**Activity:** Please output the lines from the one with "3: (622, 149, 1.24)" through the end of the data exactly as written, omitting all pictures.

(Stored data entries)
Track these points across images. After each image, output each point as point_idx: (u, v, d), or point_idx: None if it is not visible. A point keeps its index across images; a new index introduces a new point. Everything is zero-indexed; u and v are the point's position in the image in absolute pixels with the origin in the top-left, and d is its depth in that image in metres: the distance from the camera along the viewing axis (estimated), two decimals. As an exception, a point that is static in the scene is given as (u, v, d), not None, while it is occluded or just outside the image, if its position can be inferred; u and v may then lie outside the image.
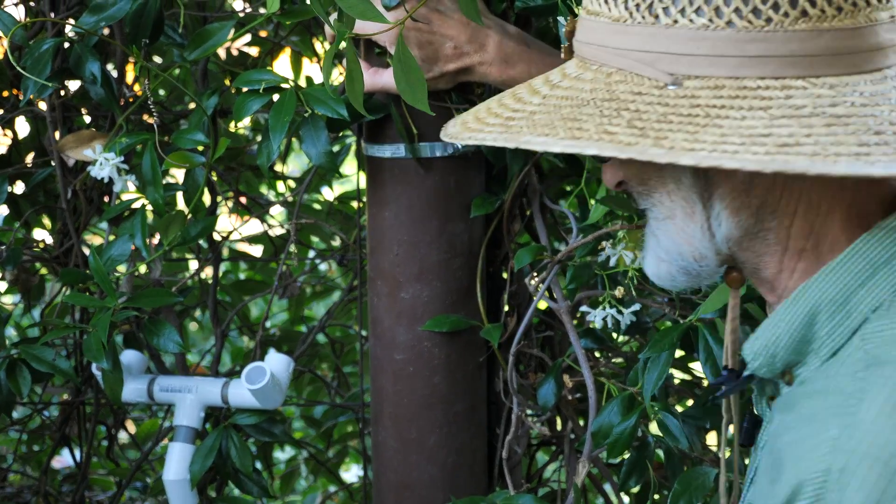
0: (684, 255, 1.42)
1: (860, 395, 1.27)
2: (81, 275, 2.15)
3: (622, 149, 1.24)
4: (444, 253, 1.99)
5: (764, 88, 1.27)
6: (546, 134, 1.29)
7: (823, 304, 1.35)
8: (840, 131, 1.23)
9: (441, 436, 2.05)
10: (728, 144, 1.22)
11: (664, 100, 1.29)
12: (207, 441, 2.12)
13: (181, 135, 2.03)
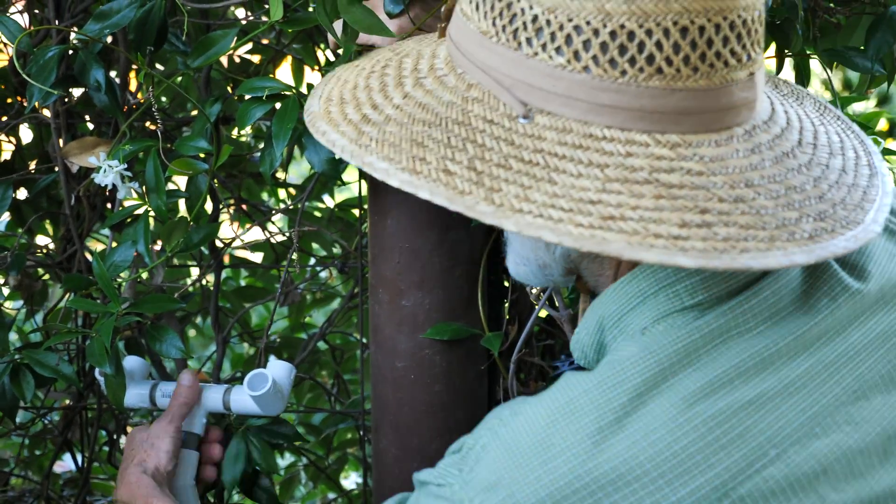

**Solution to this task:**
3: (622, 149, 1.24)
4: (444, 253, 1.99)
5: (764, 88, 1.27)
6: (546, 134, 1.29)
7: (823, 304, 1.35)
8: (840, 131, 1.23)
9: (441, 436, 2.05)
10: (728, 144, 1.22)
11: (664, 100, 1.29)
12: (207, 441, 2.12)
13: (181, 135, 2.03)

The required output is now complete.